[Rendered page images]
BEGIN
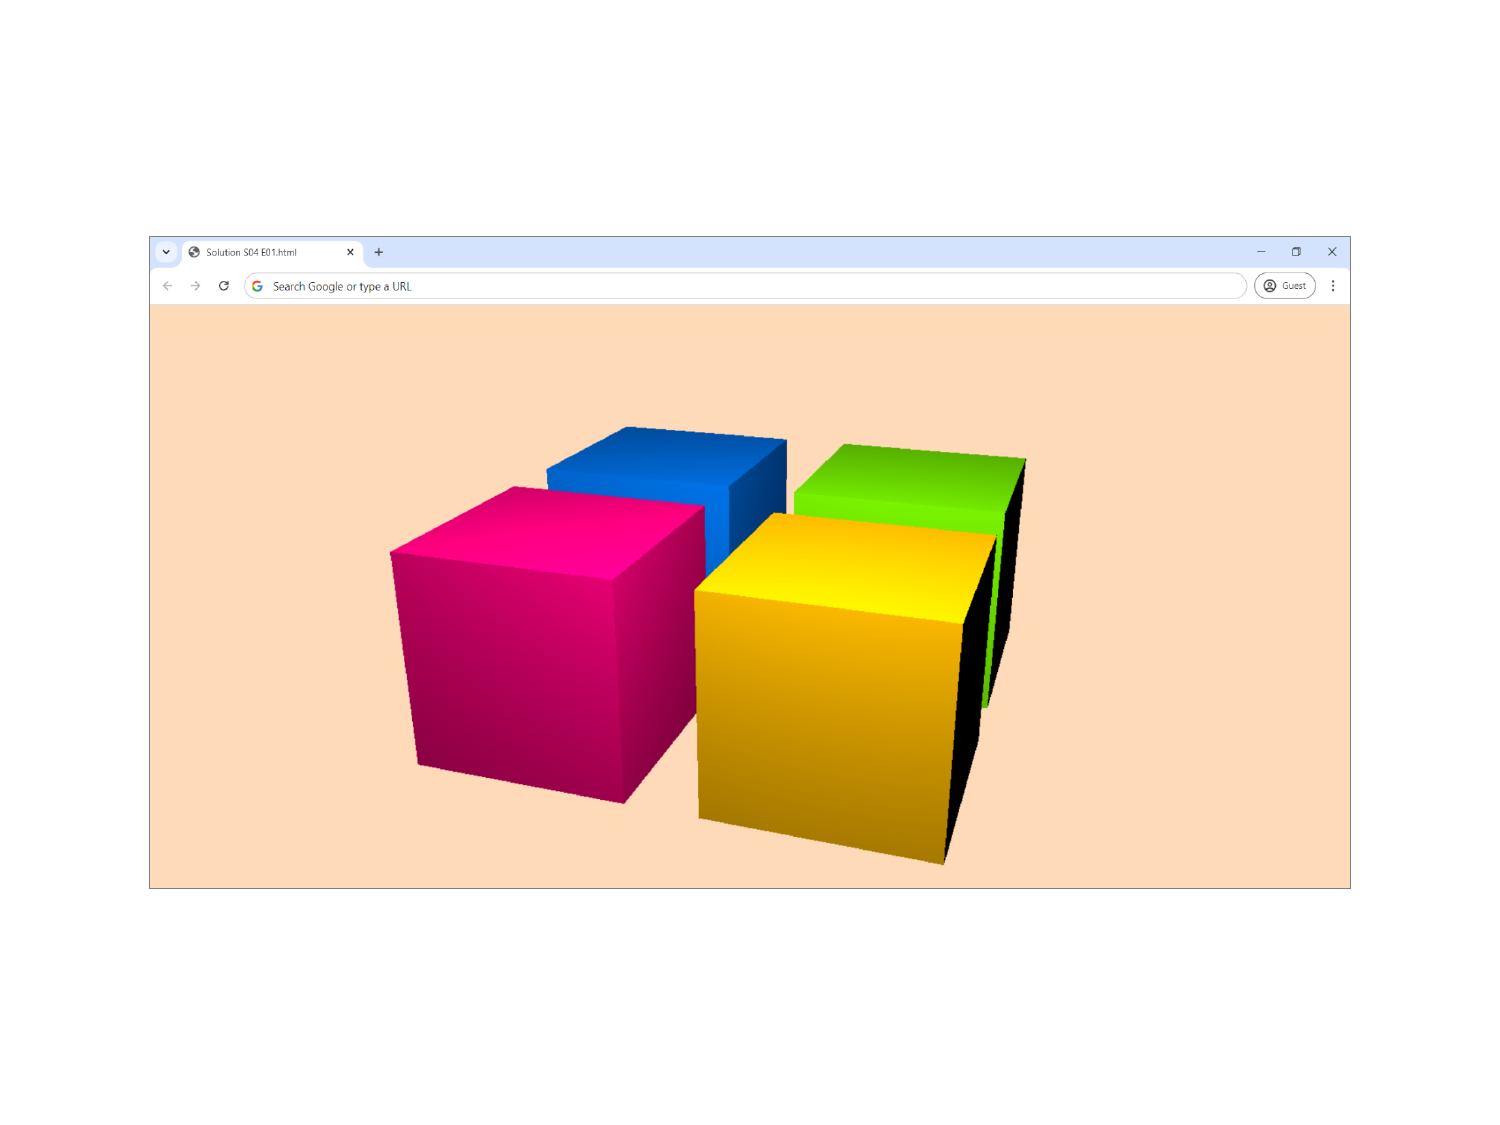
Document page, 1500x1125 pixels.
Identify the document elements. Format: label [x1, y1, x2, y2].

picture [149, 236, 1351, 889]
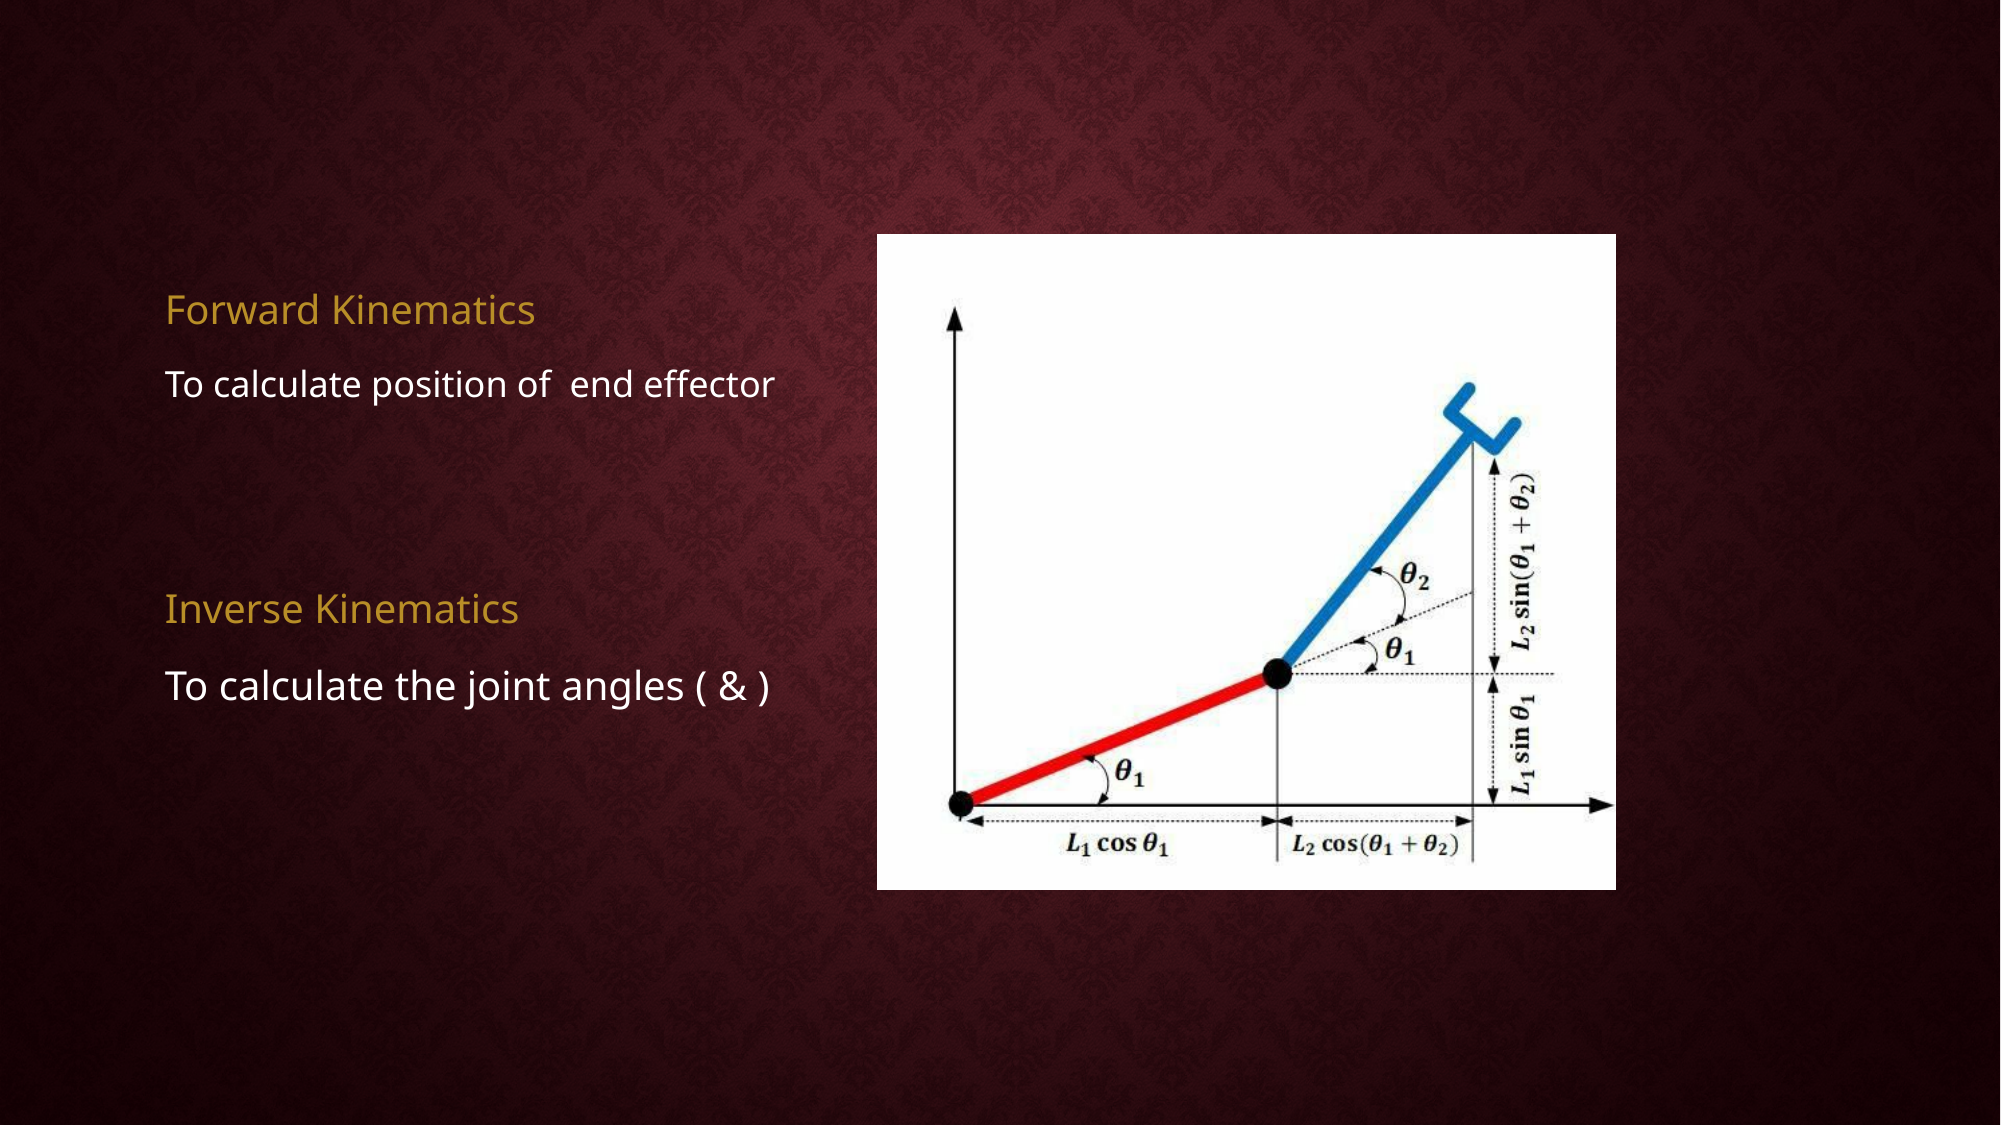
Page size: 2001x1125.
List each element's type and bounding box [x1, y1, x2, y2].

picture [877, 234, 1617, 891]
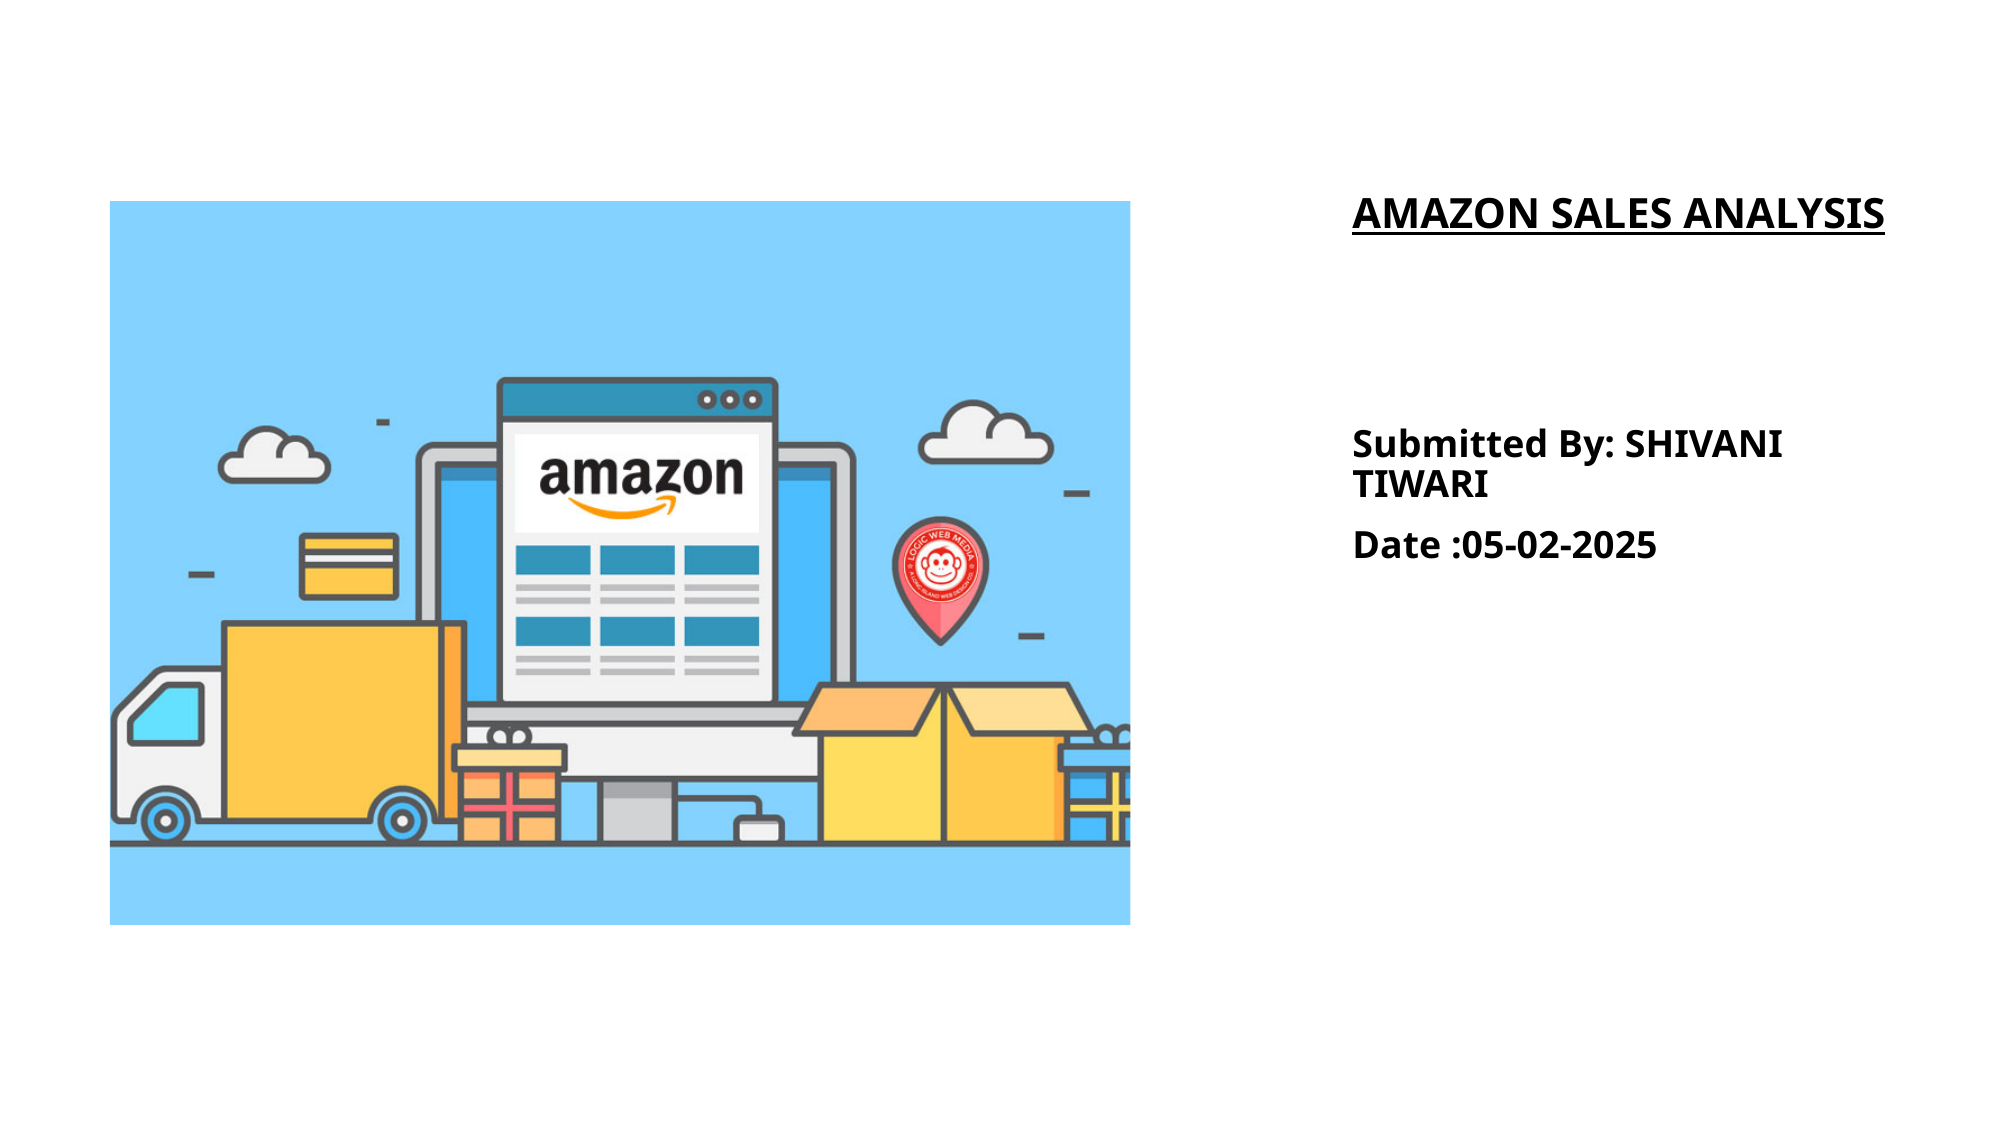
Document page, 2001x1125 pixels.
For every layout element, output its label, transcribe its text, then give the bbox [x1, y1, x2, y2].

list Submitted By: SHIVANI TIWARI Date :05-02-2025 [1337, 417, 1901, 1008]
picture [109, 200, 1131, 926]
title AMAZON SALES ANALYSIS [1337, 185, 1901, 417]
END
TASK OBJECTIVE – Nothing but an exact repeat of the records, pictures excluded, belongs in the answer.

RESPONSE BOX –
Document page, 1500x1125 pixels.
Identify the document elements. Format: label [x1, y1, x2, y2].

picture [149, 236, 1351, 889]
Page size: 2001x1125.
List each element's type and bounding box [x1, y1, x2, y2].

picture [877, 234, 1617, 891]
Document page, 2001x1125 pixels.
For every layout element, output its label, transcribe its text, then give the bbox [x1, y1, x2, y2].

list Submitted By: SHIVANI TIWARI Date :05-02-2025 [1337, 417, 1901, 1008]
picture [109, 200, 1131, 926]
title AMAZON SALES ANALYSIS [1337, 185, 1901, 417]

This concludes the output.